How variable alpha changes SGDRegressor behavior for outlier?

Question

I am using SGDRegressor with a constant learning rate and default loss function. I am curious to know how changing the alpha parameter in the function from 0.0001 to 100 will change regressor behavior. Below is the sample code I have:

from sklearn.linear_model import SGDRegressor

out=[(0,2),(21, 13), (-23, -15), (22,14), (23, 14)] 
alpha=[0.0001, 1, 100]
N= len(out)
plt.figure(figsize=(20,15))
j=1

for i in alpha:
    X= b * np.sin(phi)   #Since for every alpha we want to start with original dataset, I included X and Y in this section
    Y= a * np.cos(phi)
    for num in range(N):
        plt.subplot(3, N, j)
        X=np.append(X,out[num][0]) # Appending outlier to main X
        Y=np.append(Y,out[num][1]) # Appending outlier to main Y
        j=j+1  # Increasing J so we move on to next plot
        model=SGDRegressor(alpha=i, eta0=0.001, learning_rate='constant',random_state=0)
        model.fit(X.reshape(-1, 1), Y) # Fitting the model

        plt.scatter(X,Y)
        plt.title("alpha = "+ str(i) + " | " + "Slope :" + str(round(model.coef_[0], 4))) #Adding title to each plot
   
        abline(model.coef_[0],model.intercept_)  # Plotting the line using abline function
    
plt.show()

As shown above I had the main datset of X and Y and in each iteration, I am adding a point as an outlier to the main dataset and train the model and plot regression line (hyperplane). Below you can see the result for different values of alpha:

I am looking at results and am still confused and can't make solid conclusion as how alhpa parameter changes the model? what's the effect of alpha? is it causing overfitting? underfitting?

Answer 1

From scikit-learn :

alpha: float, default=0.0001
Constant that multiplies the regularization term. The higher the value, the stronger the regularization. Also used to compute the learning rate when set to learning_rate is set to 'optimal'.
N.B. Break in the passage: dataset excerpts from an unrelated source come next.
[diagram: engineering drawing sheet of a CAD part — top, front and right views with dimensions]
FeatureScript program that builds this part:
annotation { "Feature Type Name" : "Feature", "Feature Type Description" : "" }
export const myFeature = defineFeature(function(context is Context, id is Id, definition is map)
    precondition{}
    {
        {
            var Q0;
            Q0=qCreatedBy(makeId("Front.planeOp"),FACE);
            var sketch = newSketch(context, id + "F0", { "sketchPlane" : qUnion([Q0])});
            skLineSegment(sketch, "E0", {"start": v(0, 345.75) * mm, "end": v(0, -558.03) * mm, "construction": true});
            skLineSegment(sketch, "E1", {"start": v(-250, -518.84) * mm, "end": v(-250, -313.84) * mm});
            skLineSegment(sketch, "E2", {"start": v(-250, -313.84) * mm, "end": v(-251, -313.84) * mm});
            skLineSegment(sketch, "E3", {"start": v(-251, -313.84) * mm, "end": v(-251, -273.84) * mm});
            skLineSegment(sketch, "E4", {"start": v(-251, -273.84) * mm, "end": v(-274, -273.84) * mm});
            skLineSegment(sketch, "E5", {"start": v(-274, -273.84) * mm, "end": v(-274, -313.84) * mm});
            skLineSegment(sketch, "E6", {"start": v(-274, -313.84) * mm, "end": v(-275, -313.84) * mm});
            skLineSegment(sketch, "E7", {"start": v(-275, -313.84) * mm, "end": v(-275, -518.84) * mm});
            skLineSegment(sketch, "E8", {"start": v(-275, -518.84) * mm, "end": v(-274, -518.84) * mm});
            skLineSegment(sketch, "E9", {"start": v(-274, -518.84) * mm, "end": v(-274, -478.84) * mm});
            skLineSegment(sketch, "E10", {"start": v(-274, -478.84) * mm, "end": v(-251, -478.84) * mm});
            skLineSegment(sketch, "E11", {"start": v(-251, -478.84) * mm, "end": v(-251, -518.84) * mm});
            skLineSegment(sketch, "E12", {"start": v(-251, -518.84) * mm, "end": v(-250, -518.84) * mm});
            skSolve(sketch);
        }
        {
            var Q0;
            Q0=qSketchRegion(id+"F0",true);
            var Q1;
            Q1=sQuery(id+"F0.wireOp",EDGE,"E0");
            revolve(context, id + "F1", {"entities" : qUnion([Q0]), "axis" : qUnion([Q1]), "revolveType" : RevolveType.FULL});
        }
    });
As for regularization, this technique discourages learning a more complex or flexible model, so as to avoid the risk of overfitting. If there is noise (not "true" data) in the training data, then the model's estimated coefficients won't generalize well to the future (test) data. This is where regularization comes in and shrinks or regularizes these learned estimates towards zero.

From Towards Data Science (paraphrased):

A standard least squares model tends to have some variance in it, ie this model won't generalize well for a data set different than its training data. Regularization significantly reduces the variance of the model, without substantial increase in its bias. The tuning parameter alpha controls the impact on bias and variance. As the value of alpha rises, it reduces the value of coefficients, thus reducing the variance.
Till a point, this increase in alpha is beneficial as it is only reducing the variance (hence avoiding overfitting), without losing any important properties in the data. But after certain value, the model starts losing important properties, giving rise to bias in the model and thus underfitting.

In your example, comparing the rows of the third column highlights this effect (slope).